Explore the material:
1) Condense the paragraph of the abstract that begins "Objective To evaluate" into a short bulleted list that keeps its main facts.
2) What heteroplasmy level of the MERRF mutation does the abstract report in the patient's adipose tissue?

PP03.5 – 2756: Multiple symmetrical lipomatosis: An uncommon presentation of a mitochondrial disease

Abstract

Objective To evaluate the possibility of mitochondrial involvement in a patient with multiple symmetrical lipomatosis (MSL) by testing mitochondrial DNA (mtDNA) in lymphocytes, skeletal muscle and adipose tissue, and by assaying OXPHOS complex activities in skeletal muscle. Methods Several tissues (lymphocytes, skeletal muscle, adipose tissue) from one patient originating from a family affected by MSL on three generations has been assayed using biochemical and molecular tests to detect mtDNA alterations and OXPHOS deficiencies as potential cause of MSL. Results mtDNA sequencing in patient's lymphocytes revealed the presence of the classic MERRF mutation (m.8344A> G) in heteroplasmic state (40%) which was even higher in skeletal muscle (68%) and adipose tissue (94%). Spectrophotometric analysis of OXPHOS activities in skeletal muscle homogenate revealed a decreased but not deficient activity of complex IV. Analysis in isolated skeletal muscle mitochondria using BN-PAGE followed by in–gel activity staining showed overall low activities of complexes I, III and IV which are the complexes containing subunits that are encoded by mtDNA and additionally revealed presence of subcomplexes of complex V. This latter is a hallmark of a defect in intramitochondrial translation. Conclusion MSL also known as Ekbom's syndrome, Madelung's disease and Launois-Bensaude syndrome is an unusual disorder characterized by the presence of lipomas with axial symmetrical distribution. Currently the pathogenic mechanisms are not known. In our opinion, assays of the OXPHOS complexes and mtDNA analysis are indicated in a patient presenting multiple symmetrical lipomatosis, especially with positive familial history. As this clinical feature may be the first sign of a mitochondrial disease extensive clinical evaluation and follow-up of these patients is mandatory.

Stored data entries:
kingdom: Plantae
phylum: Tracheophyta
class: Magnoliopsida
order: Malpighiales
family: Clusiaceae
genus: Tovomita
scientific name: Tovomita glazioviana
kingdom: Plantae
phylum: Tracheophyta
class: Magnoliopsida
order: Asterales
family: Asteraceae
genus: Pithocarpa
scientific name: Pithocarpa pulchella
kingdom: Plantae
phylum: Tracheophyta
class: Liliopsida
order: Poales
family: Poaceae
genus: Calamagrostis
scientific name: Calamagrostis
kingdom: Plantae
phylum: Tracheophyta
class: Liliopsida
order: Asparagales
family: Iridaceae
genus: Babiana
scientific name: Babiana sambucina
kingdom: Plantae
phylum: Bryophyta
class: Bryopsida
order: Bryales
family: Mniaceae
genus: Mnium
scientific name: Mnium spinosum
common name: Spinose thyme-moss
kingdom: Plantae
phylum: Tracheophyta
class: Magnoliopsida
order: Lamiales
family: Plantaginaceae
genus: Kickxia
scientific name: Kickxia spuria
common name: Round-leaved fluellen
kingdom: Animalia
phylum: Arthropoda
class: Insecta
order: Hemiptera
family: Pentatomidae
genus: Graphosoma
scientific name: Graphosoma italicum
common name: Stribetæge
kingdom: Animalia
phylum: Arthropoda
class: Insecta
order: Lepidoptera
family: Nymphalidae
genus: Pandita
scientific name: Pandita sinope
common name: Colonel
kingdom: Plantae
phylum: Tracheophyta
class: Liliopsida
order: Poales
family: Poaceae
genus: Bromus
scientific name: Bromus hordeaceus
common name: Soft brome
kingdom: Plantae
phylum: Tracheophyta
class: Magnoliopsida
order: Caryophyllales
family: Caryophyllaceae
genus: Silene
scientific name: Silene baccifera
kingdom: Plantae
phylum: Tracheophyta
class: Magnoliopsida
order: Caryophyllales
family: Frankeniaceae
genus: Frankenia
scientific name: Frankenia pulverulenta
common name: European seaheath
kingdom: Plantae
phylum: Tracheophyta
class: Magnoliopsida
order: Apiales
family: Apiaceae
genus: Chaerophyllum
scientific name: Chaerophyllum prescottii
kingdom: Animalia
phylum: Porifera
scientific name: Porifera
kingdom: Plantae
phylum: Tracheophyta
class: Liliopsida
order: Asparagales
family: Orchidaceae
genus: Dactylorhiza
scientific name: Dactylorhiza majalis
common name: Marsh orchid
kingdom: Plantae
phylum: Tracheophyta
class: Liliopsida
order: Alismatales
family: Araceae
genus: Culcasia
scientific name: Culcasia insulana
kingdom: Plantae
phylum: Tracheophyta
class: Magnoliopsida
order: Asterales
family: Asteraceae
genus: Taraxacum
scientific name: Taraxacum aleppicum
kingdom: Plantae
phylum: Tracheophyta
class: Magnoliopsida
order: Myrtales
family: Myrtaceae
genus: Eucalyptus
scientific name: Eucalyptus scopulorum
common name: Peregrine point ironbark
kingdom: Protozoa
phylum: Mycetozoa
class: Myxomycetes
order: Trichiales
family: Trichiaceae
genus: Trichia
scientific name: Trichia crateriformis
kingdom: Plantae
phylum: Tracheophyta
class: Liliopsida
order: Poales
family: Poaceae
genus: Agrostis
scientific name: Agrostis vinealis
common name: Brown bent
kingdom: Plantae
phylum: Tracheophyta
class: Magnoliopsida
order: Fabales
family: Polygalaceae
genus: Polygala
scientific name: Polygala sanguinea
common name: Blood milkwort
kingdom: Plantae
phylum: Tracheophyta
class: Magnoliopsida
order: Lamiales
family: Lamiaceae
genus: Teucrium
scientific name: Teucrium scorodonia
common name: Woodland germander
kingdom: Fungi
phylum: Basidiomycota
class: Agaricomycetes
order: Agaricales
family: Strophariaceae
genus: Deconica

Solutions per task:
1)
- Objective: to test for mitochondrial involvement in a patient with multiple symmetrical lipomatosis (MSL). This was done by analyzing mtDNA in lymphocytes, skeletal muscle and adipose tissue, and by assaying OXPHOS complex activities in skeletal muscle.
- Methods: tissues from one patient were tested with biochemical and molecular methods for mtDNA alterations and OXPHOS deficiencies. The patient came from a family with MSL across three generations.
- Results: the classic MERRF mutation (m.8344A>G) was heteroplasmic at 40% in lymphocytes, 68% in skeletal muscle and 94% in adipose tissue.
- In skeletal muscle homogenate, complex IV activity was decreased but not deficient.
- In isolated muscle mitochondria, BN-PAGE with in-gel activity staining showed low activities of complexes I, III and IV. It also showed subcomplexes of complex V, a hallmark of defective intramitochondrial translation.
- Conclusion: MSL, also called Ekbom's syndrome, Madelung's disease or Launois-Bensaude syndrome, is an unusual disorder with axially symmetrical lipomas. Its pathogenic mechanisms are unknown.
- OXPHOS and mtDNA testing is indicated in MSL patients, especially those with a positive family history.
- MSL may be the first sign of a mitochondrial disease, so extensive clinical evaluation and follow-up are mandatory.

2) 94%.